▶ **Data excerpts**:

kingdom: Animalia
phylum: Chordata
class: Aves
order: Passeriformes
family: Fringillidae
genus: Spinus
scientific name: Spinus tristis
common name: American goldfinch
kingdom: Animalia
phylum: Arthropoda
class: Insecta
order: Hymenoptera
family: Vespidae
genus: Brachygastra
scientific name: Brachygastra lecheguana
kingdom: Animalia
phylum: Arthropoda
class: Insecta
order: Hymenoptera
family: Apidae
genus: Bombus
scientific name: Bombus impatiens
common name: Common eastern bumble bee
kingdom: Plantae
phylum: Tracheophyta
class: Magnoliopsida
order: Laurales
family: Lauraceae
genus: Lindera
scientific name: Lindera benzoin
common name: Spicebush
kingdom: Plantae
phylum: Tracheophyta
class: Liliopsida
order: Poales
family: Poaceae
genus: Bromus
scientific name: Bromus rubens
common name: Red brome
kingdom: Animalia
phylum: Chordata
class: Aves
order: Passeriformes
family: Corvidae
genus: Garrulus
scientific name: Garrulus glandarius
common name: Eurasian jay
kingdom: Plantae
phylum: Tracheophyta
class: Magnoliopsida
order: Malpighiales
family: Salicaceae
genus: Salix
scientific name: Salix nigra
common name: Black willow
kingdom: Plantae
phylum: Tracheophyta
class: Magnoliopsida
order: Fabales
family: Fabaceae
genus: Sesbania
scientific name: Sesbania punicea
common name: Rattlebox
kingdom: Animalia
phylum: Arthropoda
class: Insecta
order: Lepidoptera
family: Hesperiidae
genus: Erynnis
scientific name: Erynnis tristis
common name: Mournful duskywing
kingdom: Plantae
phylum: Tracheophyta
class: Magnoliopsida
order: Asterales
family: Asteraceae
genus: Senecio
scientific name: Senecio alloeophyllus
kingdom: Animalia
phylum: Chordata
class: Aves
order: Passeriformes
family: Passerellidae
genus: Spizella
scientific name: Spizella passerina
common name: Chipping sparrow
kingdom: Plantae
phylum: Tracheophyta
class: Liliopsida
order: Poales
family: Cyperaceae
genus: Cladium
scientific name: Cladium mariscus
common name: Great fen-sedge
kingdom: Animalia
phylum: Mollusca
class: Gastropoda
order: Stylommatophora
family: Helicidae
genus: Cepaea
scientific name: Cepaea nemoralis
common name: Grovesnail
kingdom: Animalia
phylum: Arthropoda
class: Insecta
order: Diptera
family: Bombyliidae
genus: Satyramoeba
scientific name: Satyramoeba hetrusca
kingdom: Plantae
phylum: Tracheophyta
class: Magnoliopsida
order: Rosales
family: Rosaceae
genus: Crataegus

▶ **CHALLENGE**:
Rewrite everything from the start of the items down to the line that contains "genus: Garrulus", both ends included, as a numbered list with blank lines omitted.

▶ **TASK ANSWER**:
1. kingdom: Animalia
2. phylum: Chordata
3. class: Aves
4. order: Passeriformes
5. family: Fringillidae
6. genus: Spinus
7. scientific name: Spinus tristis
8. common name: American goldfinch
9. kingdom: Animalia
10. phylum: Arthropoda
11. class: Insecta
12. order: Hymenoptera
13. family: Vespidae
14. genus: Brachygastra
15. scientific name: Brachygastra lecheguana
16. kingdom: Animalia
17. phylum: Arthropoda
18. class: Insecta
19. order: Hymenoptera
20. family: Apidae
21. genus: Bombus
22. scientific name: Bombus impatiens
23. common name: Common eastern bumble bee
24. kingdom: Plantae
25. phylum: Tracheophyta
26. class: Magnoliopsida
27. order: Laurales
28. family: Lauraceae
29. genus: Lindera
30. scientific name: Lindera benzoin
31. common name: Spicebush
32. kingdom: Plantae
33. phylum: Tracheophyta
34. class: Liliopsida
35. order: Poales
36. family: Poaceae
37. genus: Bromus
38. scientific name: Bromus rubens
39. common name: Red brome
40. kingdom: Animalia
41. phylum: Chordata
42. class: Aves
43. order: Passeriformes
44. family: Corvidae
45. genus: Garrulus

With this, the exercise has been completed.